PROBLEMS TO WORK ON
A. Decide whether each statement below agrees with the project description on well-being measurement, answering yes or no and quoting the exact words of the text that settle it: (i) the project gives extended treatment to decision making under uncertainty; (ii) the theoretical work will assume that individuals have incomplete preferences; (iii) random utility models are named as one possible source of incompleteness.
B. In one to three sentences, explain why anchoring and framing can make observed preferences incomplete, according to the project description on well-being measurement.
C. Continue the project description on well-being measurement, picking up after its final sentence.

EXCERPTED PASSAGE
2) Identify the information that is necessary to apply the new methods for the evaluation of social policies in general.

3) Apply the method to evaluate individual well-being when the relevant dimensions include health, material well-being, employment status, and family situation.

Methodology

This project involves developing theoretical and empirical work and gathering data. We describe these different parts separately, but it should be clear that they are highly interrelated. It should also be clear that the general topic of well-being measurement when individual behavior departs from the classical completeness and transitivity assumptions may lead to more research questions than the ones we list below. More specifically, we largely leave aside the issues related to decision making under uncertainty. We focus here on the ones we currently consider most promising, but we are of course well aware that they may need to be adjusted along the way.

1. Theory

A first set of theoretical questions deal with cases in which choice data are available at the individual level. First, we will assume that individuals are characterized by incomplete preferences (as in Salant and Rubinstein, 2008; Bernheim and Rangel, 2009). The observed incompleteness can have several sources: imprecise preferences of the respondents (Butler and Loomes, 1988; 2007), but also anchoring and framing in which choices depend on features of the choice situation rather than the alternatives considered. Moreover, the incompleteness can come from the use of a random component in random utility models (McFadden, 1999; Herriges and Kling, 1999; and Dagsvik and Karlström, 2005). We will study the conditions under which an interpersonally comparable well-being measure can be constructed based on these incomplete preferences, extending the earlier work by Fleurbaey and Schokkaert (2013).

[Extracted records]
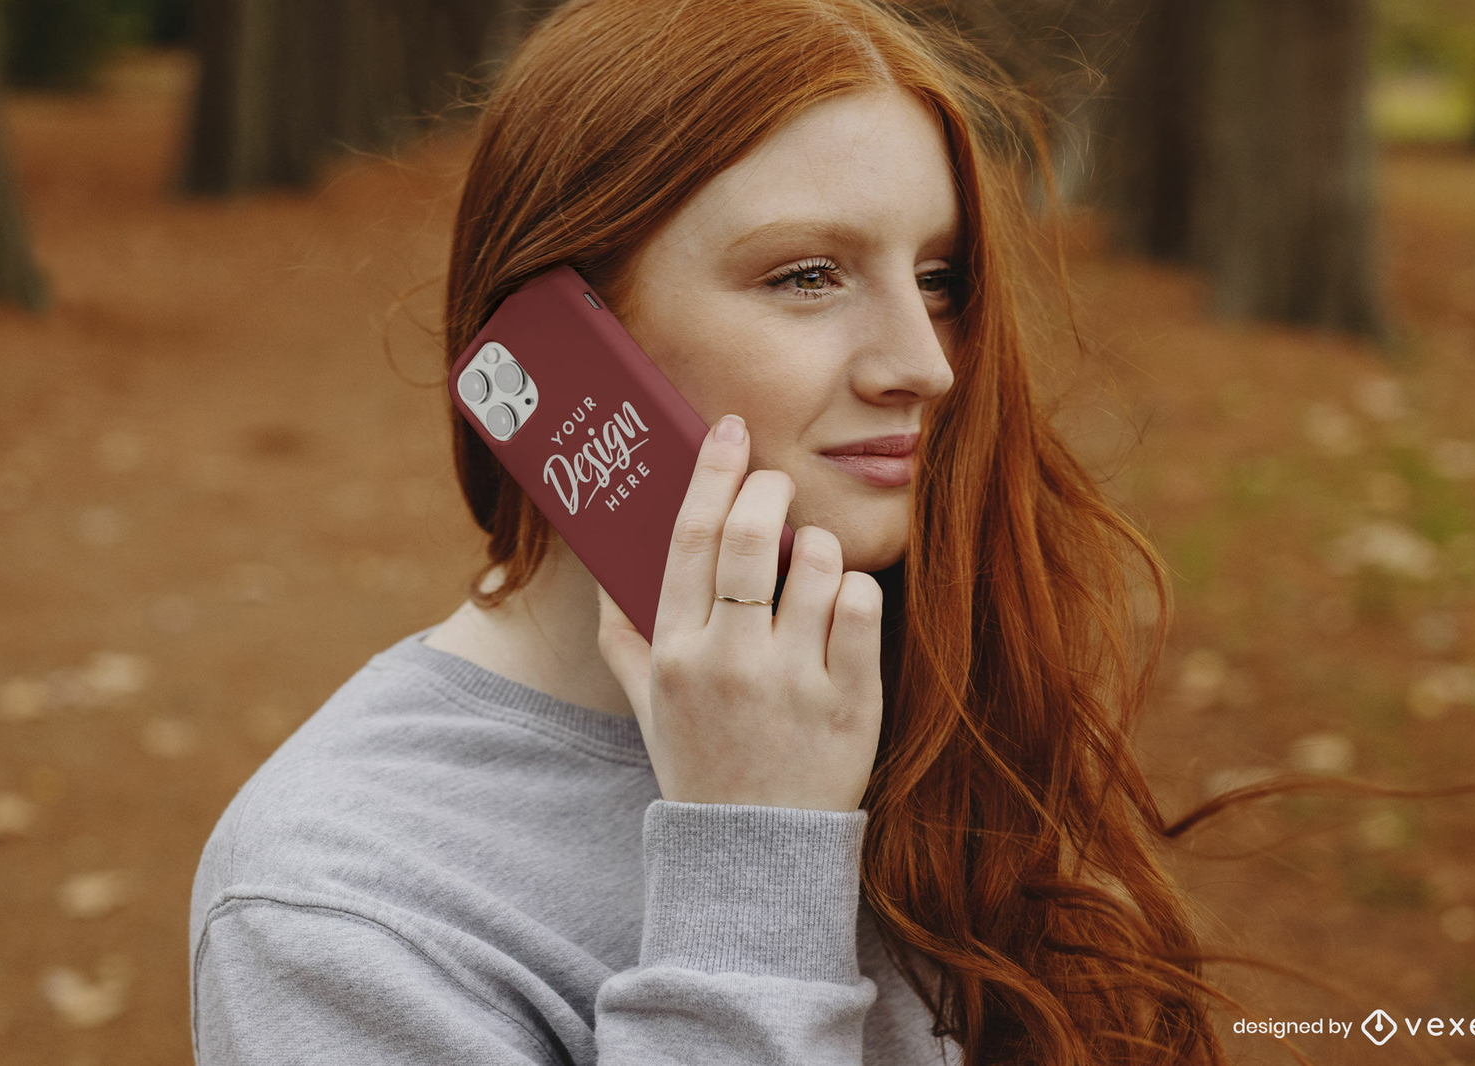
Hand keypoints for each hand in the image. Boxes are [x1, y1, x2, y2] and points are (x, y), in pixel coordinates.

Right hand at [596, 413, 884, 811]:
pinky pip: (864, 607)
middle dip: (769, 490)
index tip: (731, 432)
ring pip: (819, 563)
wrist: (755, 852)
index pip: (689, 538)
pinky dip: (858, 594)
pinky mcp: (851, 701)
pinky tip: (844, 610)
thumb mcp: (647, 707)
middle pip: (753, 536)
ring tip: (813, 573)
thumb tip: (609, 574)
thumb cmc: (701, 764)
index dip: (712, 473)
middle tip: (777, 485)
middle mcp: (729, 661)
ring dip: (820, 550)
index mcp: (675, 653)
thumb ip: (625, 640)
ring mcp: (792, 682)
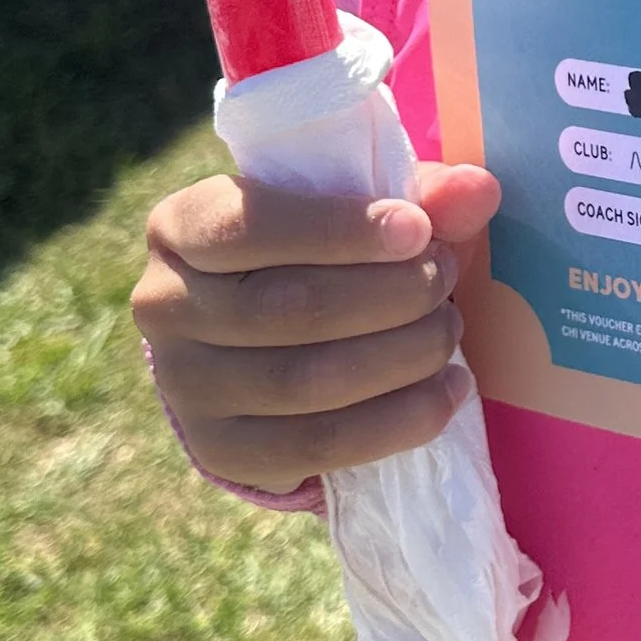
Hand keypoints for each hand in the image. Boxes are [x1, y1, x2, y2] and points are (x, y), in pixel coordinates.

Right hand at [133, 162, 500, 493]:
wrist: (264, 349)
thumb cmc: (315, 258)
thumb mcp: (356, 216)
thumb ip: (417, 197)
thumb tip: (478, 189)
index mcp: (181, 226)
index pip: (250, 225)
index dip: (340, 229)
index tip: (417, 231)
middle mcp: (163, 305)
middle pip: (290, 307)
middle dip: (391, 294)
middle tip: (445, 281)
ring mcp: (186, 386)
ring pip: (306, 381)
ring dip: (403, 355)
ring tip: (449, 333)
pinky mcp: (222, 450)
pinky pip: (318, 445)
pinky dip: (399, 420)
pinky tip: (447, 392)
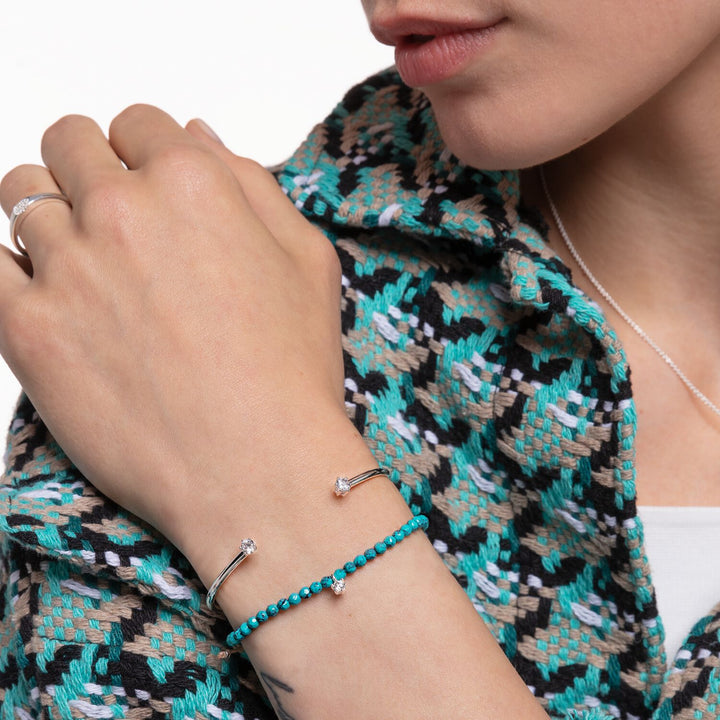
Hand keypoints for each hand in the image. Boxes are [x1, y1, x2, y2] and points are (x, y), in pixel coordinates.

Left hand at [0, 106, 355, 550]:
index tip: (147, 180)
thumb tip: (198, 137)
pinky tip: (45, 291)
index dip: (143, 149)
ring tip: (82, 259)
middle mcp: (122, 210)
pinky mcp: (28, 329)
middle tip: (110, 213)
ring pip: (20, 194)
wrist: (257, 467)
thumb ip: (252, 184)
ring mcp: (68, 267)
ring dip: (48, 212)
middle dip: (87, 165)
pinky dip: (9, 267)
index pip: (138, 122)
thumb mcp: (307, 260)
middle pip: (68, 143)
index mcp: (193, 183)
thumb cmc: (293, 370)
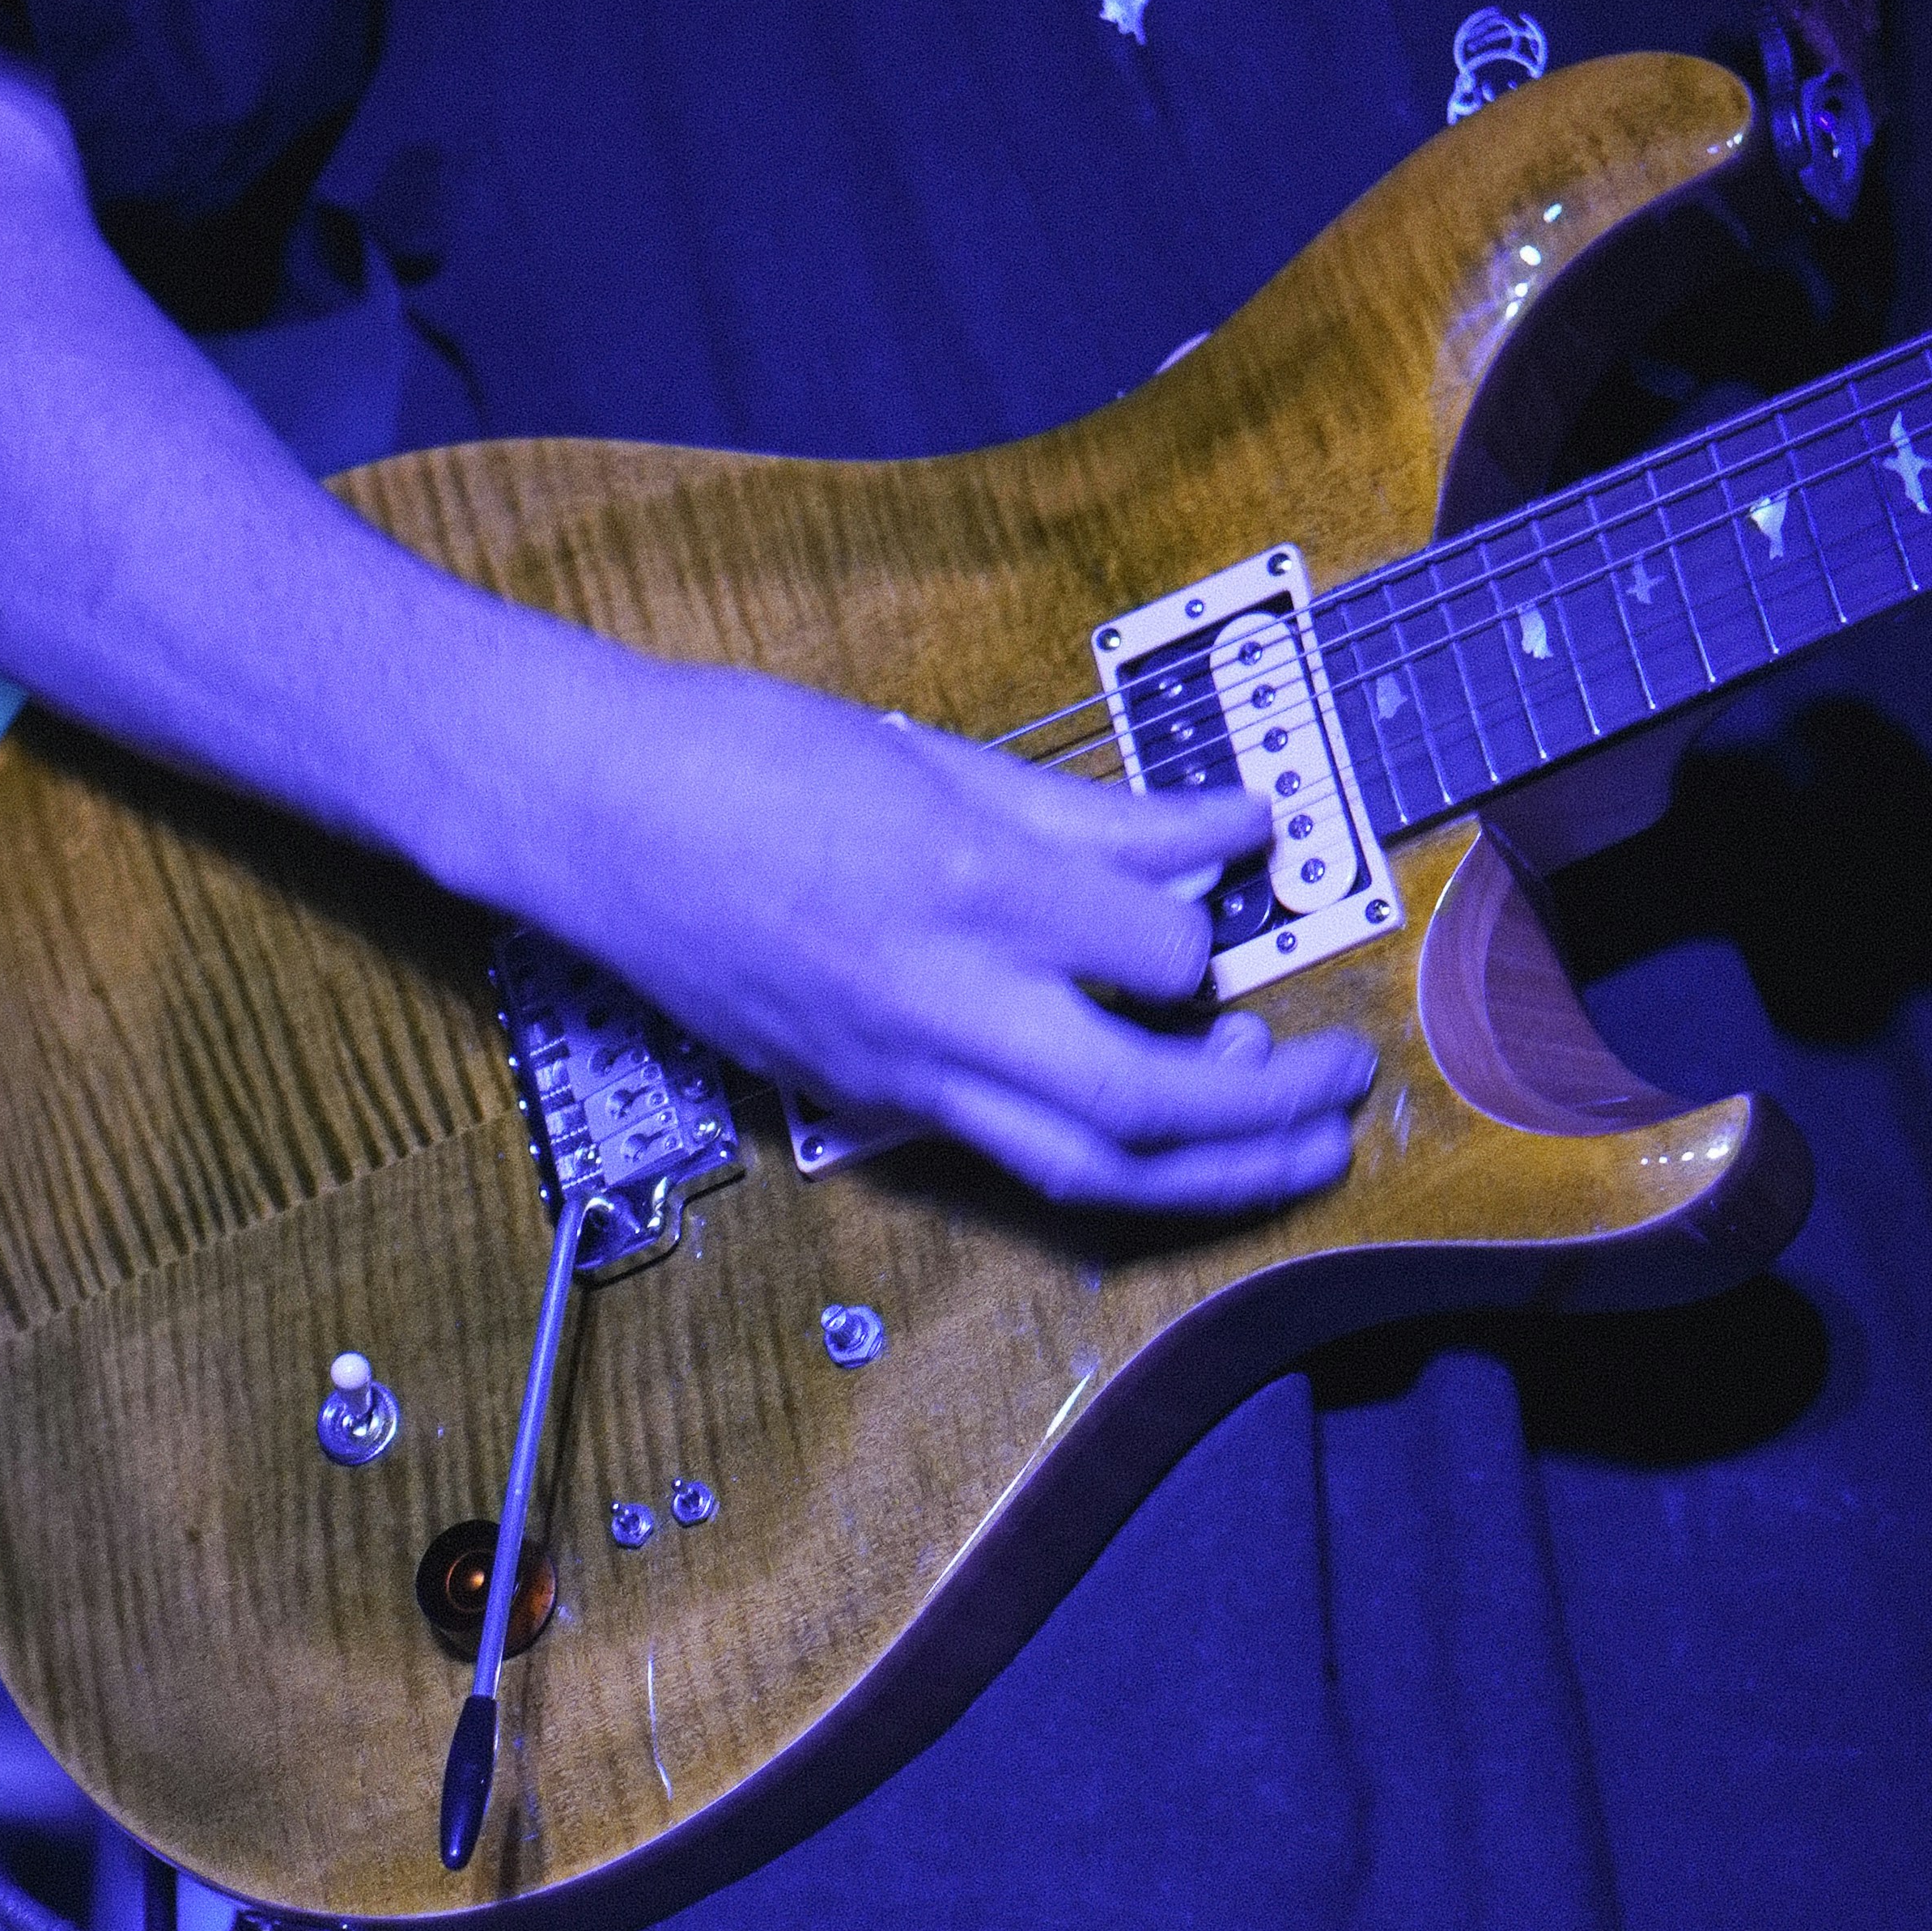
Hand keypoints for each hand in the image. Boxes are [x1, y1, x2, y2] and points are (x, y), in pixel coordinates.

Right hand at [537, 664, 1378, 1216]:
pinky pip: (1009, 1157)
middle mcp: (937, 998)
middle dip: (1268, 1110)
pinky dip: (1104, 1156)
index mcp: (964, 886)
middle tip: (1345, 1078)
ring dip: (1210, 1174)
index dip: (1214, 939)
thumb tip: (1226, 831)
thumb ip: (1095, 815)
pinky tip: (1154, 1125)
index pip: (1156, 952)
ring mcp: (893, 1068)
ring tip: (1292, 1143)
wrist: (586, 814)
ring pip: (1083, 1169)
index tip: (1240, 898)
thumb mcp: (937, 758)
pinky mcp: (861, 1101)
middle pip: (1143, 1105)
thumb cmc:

ANSWER SET
A.
(i) No: "we largely leave aside the issues related to decision making under uncertainty."
(ii) Yes: "we will assume that individuals are characterized by incomplete preferences"
(iii) Yes: "the incompleteness can come from the use of a random component in random utility models"

B. With anchoring and framing, choices depend on features of the choice situation rather than on the alternatives considered. The choices observed therefore do not consistently reflect how the alternatives themselves are ranked, and this gives rise to incompleteness.

C.
Second, we will explore the assumption that individuals are characterized by their type. A type corresponds to a function that determines the preferences of an individual in each context. These preferences are related to each other, that is, there are regularities in the way preferences vary across contexts. Such regularities capture the reasons why the observed behavior fail to obey transitivity. For instance, if an individual has a relatively low substitution rate among two goods in one context, compared to other individuals in the same context, he will keep having a relatively low substitution rate between these two goods in another context, even if this rate has changed.

In a type-based approach, measuring well-being does no longer amount to assigning numbers to individual situations as a function of preferences, but to assign numbers to individual situations as a function of types. We will axiomatically study this problem and derive a general theory of well-being measurement when individuals can be characterized by types, that is, a family of preferences. This encompasses the possibility that preferences are a function of the marital status of an individual. When this individual forms a household with a partner, assuming preferences are modified in a regular way (e.g., preferences towards goods that are consumed in common increase), how do we define well-being and how do we measure it? Alternatively, we could assume that preferences remain stable but that the household technology is different, but in a measurable way, across types.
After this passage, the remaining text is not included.